Types of Land Pollution
A cornucopia of contaminatory cataclysms
In the occasion of pollution becoming transferred from the original site of pollution, it becomes known as pollution linkage. This happens when there is a pathway that the pollution can move along in order to get to and pollute another site or harm a living organism or ecosystem. Examples of different types of pollution linkage can be:
- Airborne – a site with asbestos could have its harmful material borne upon the wind and affect nearby people. Emissions from a factory could similarly ride the breeze to a nature reserve located in close proximity and cause damage to the ecosystem in existence there.
- Waterborne – liquid chemicals from a spillage that get into the drainage system and are transported into a river or stream, contaminating it.
- Absorption through the land – again this will most likely result from a chemical spillage, which is not diffused by the soil and is transferred through the ground, pollution will eventually be caused when it comes into contact with a water source.

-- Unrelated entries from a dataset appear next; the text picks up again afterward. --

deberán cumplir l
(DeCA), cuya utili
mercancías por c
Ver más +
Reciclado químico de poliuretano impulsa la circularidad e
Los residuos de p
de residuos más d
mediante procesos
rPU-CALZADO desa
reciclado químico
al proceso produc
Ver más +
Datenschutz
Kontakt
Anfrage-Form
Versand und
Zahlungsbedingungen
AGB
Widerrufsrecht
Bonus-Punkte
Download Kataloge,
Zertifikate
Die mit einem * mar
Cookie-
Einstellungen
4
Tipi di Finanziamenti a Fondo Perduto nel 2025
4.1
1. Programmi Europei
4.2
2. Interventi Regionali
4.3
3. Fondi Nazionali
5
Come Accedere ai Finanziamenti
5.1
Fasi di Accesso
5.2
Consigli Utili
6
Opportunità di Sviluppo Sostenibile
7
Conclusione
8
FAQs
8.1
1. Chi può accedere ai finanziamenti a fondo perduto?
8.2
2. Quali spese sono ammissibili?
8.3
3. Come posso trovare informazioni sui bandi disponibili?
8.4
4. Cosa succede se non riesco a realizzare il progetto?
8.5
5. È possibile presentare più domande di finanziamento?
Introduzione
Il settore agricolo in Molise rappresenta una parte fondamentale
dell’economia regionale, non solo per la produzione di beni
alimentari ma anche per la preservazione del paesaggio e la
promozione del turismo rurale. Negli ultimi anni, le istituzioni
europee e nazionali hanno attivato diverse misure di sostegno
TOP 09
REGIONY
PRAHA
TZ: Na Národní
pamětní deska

- Radiation – in physics, radiation is the transfer of energy particles or waves through a medium or space; in relation to pollution it is most likely to be radiation of radioactive waste from a nuclear power plant.
This linkage may cause a new site to be certified contaminated land in four instances defined in the Environmental Protection Act 1990 and the Environment Act 1995:
1. Significant harm is being caused
a. There is the possibility of significant harm being caused
2. Pollution of controlled waters
a. There is the possibility of pollution of controlled waters
Significant harm is regarded as something causing human disease, serious injury, birth defects, genetic disorders, mental dysfunction and impairment of the reproductive functions. Controlled waters are all the waters in the UK as well as coastal waters up to three miles from shore.